Donation. C’est comme si on nous disait : voici les lois et voici comment les contourner
“C'est une injustice vis-à-vis des filles. Et la solution proposée par le ministre, c'est comme si on nous disait : voici les lois, mais voici comment les contourner. Et puis, certains parents peuvent décéder avant de pouvoir mettre en exécution une procédure de donation, par exemple”.
“On n'a pas ouvert la voie au testament, alors qu'encore une fois, le texte coranique encourage le testament, que dans chaque verset de répartition de l'héritage, il est dit que cette répartition doit intervenir après paiement des dettes et testaments”.
“Donc le texte coranique encourage le testament. Nous aurions pu ouvrir aussi la porte du testament, parce que le blocage du testament reste une interprétation des textes coraniques. Ce sont des efforts d'interprétation qui ont été faits par des hommes, qui peuvent se tromper et qui faisaient leurs efforts d'interprétation en fonction des réalités socio-économiques de leur époque. Ce sont des hommes qui ont fait des efforts d'interprétation, peut-être de bonne foi, parce que c'était lié à une réalité socio-économique. Elle n'est plus la même aujourd'hui, que ce soit pour l'ADN, le Taâssib ou le testament".
La juriste et militante féministe Fatna Sarehane estime pour a part que le Taâssib ne trouve aucun fondement dans les préceptes de l'islam, que ce soit le Qur'an ou la Sunna, et que c’est une invention des Fouqaha. Il s’agit d’une grande déception puisque cette “revendication a été faite par toutes les associations des droits des femmes et de ceux qui s'intéressent vraiment aux successions des femmes”.

La donation existe déjà dans le droit marocain
“Le Conseil a proposé aux parents de faire un don à leurs filles. Mais la donation en droit marocain existe déjà, et beaucoup de parents recourent à ce mode juridique pour épargner à leurs filles un partage avec d'autres personnes. Donc, la donation en droit marocain est ouverte sans restriction ni pour les personnes ni pour le comptant, c'est-à-dire le montant, contrairement au testament qui exclut les héritiers et qui considère qu'il ne faut pas dépasser le tiers”, rappelle Fatna Sarehane.

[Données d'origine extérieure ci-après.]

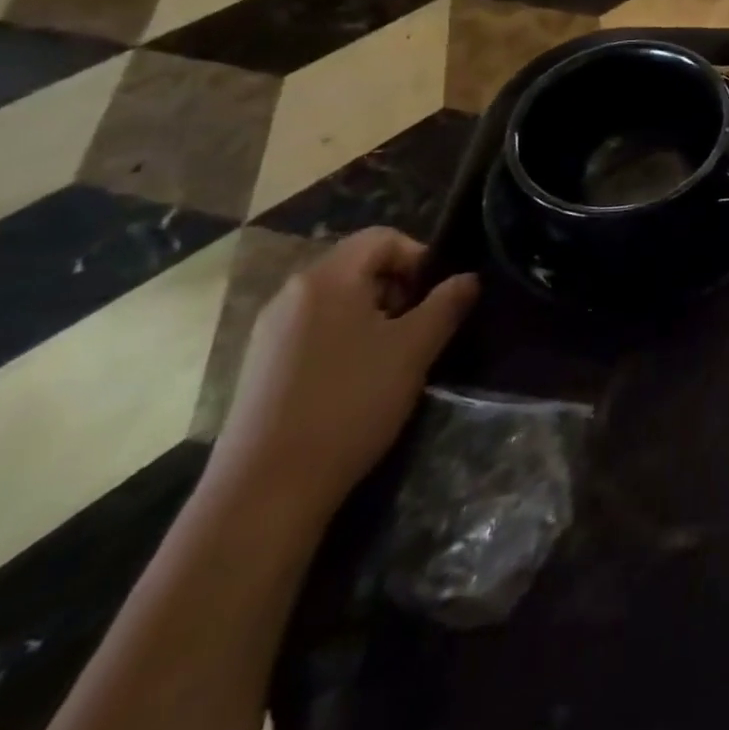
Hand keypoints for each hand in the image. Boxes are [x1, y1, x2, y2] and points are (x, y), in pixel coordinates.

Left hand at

“Le projet de loi doit prendre en considération le droit marocain, le droit positif. Personnellement, je m'attendais à l'ouverture de la voie au testament, c'est-à-dire qu'il n'y ait pas cette restriction par rapport aux héritiers, parce que ces derniers en droit marocain ne bénéficient pas du testament. Le testament peut d'abord corriger les injustices, mais aussi protéger le testateur, parce que les filles ne vont s'approprier ce qui leur a été donné par testament qu'après le décès de l'intéressé”.
“Et cela, c'est une grande protection pour le donateur. Nous savons que, par exemple, pour la donation, l'individu a l'entière liberté. Il peut même donner la totalité de ses biens, mais il n'est pas protégé des aléas de la vie. Donc les Oulémas doivent prendre en compte ces situations, alors pourquoi exclure le Taâssib de l'abrogation ? Cela aurait été la solution idéale, comme l'ont fait d'autres législations. Par exemple, la législation tunisienne a abrogé le Taâssib. Lorsque les filles se trouvent toutes seules, elles héritent de la totalité", conclut Fatna Sarehane.